Alares director Patrick Schweizer said it would be clear if the trend were going to continue by February to March, but the signs were ominous.
“Outstanding tax obligations remain a key challenge for Australian businesses, with the ATO committed to collecting on overdue tax debts. In December, the ATO remained active in the court, continuing its push to recover unpaid tax debts.”
He said that court action by banks was also well above historical levels in December as higher interest rates undermined the serviceability of loans.
Mr Spring said tax obligations would push many more businesses to the edge this year with pressure on the ATO to return debt levels to historic norms.
He said business owners should act quickly to avoid becoming one of this year’s casualties.
“Address any legacy debt positions in your business as soon as possible by seeking independent expert advice,” he said. “Some holes are too deep to fill, you need someone to throw you a rope to help you climb out.”
He said business owners should focus on costs rather than sales and avoid “robbing the future to pay for the past”.
“This isn’t an uncommon pitfall for businesses, but the current market is forcing even experienced operators into making this mistake,” Mr Spring said.
“We often say that ‘chasing sales is vanity, chasing profit is sanity’.
“However, in the current environment we know some business owners are feeling the pressure to maintain price points or even discount to maintain top line performance, while the costs of doing business continues to grow, strangling and suppressing their profit margin.”
For businesses with a precarious working capital position or – worse – legacy debt, this was a recipe for disaster, he said.

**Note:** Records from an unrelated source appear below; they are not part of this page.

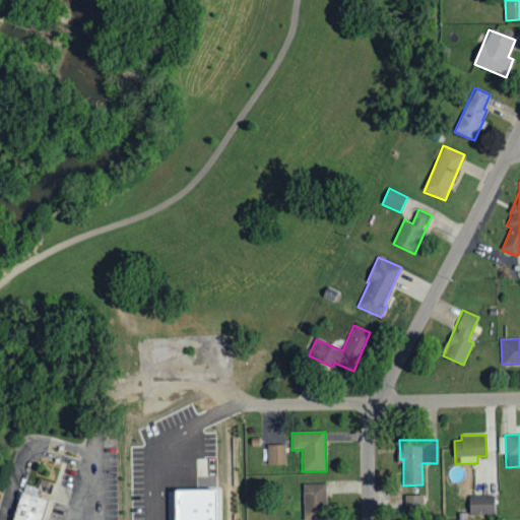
[(267,465),(285,465),(285,445),(267,446),(267,465)]
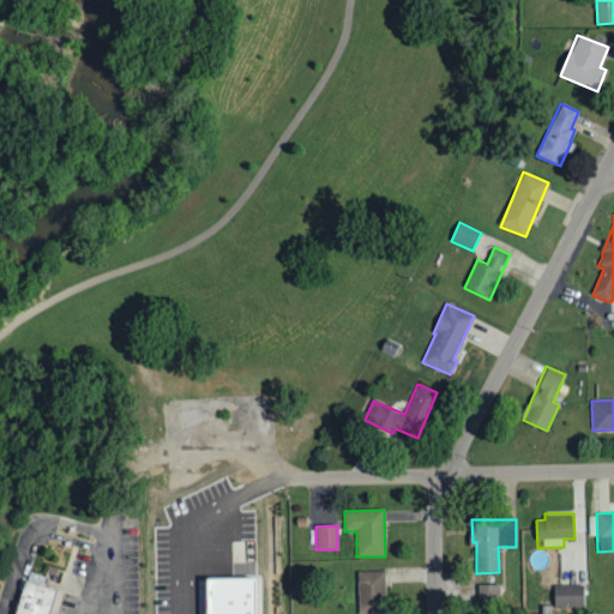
[(359,613),(385,613),(385,571),(357,572),(359,613)]
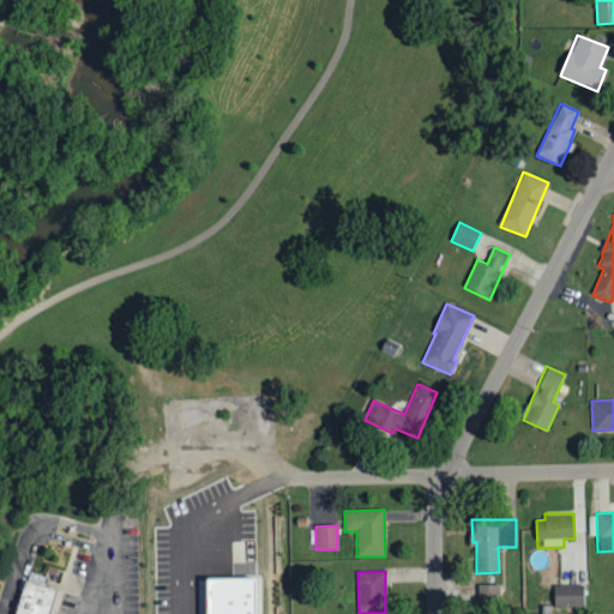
[(13,613),(25,579),(59,589),(50,613),(13,613)]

“Often the business owner is swimming so hard they do not have time to even take a breath, starving their commercial brain of what is needed to make sensible decisions.”
He cited the case of one e-commerce retailer that entered voluntary administration blaming margin squeeze and an inability to catch up financially.
“The director has told me that he felt trapped in a cycle of loss-making decisions simply to keep the lights on.
“Margin squeeze is tricky to come back from; it can ultimately turn what was a profitable business into an unprofitable one. This can seriously impact cash flow because you then have to fund that loss from working capital.
“That’s why it’s so important to understand your business’s costs and cash needs versus what its true performance looks like.”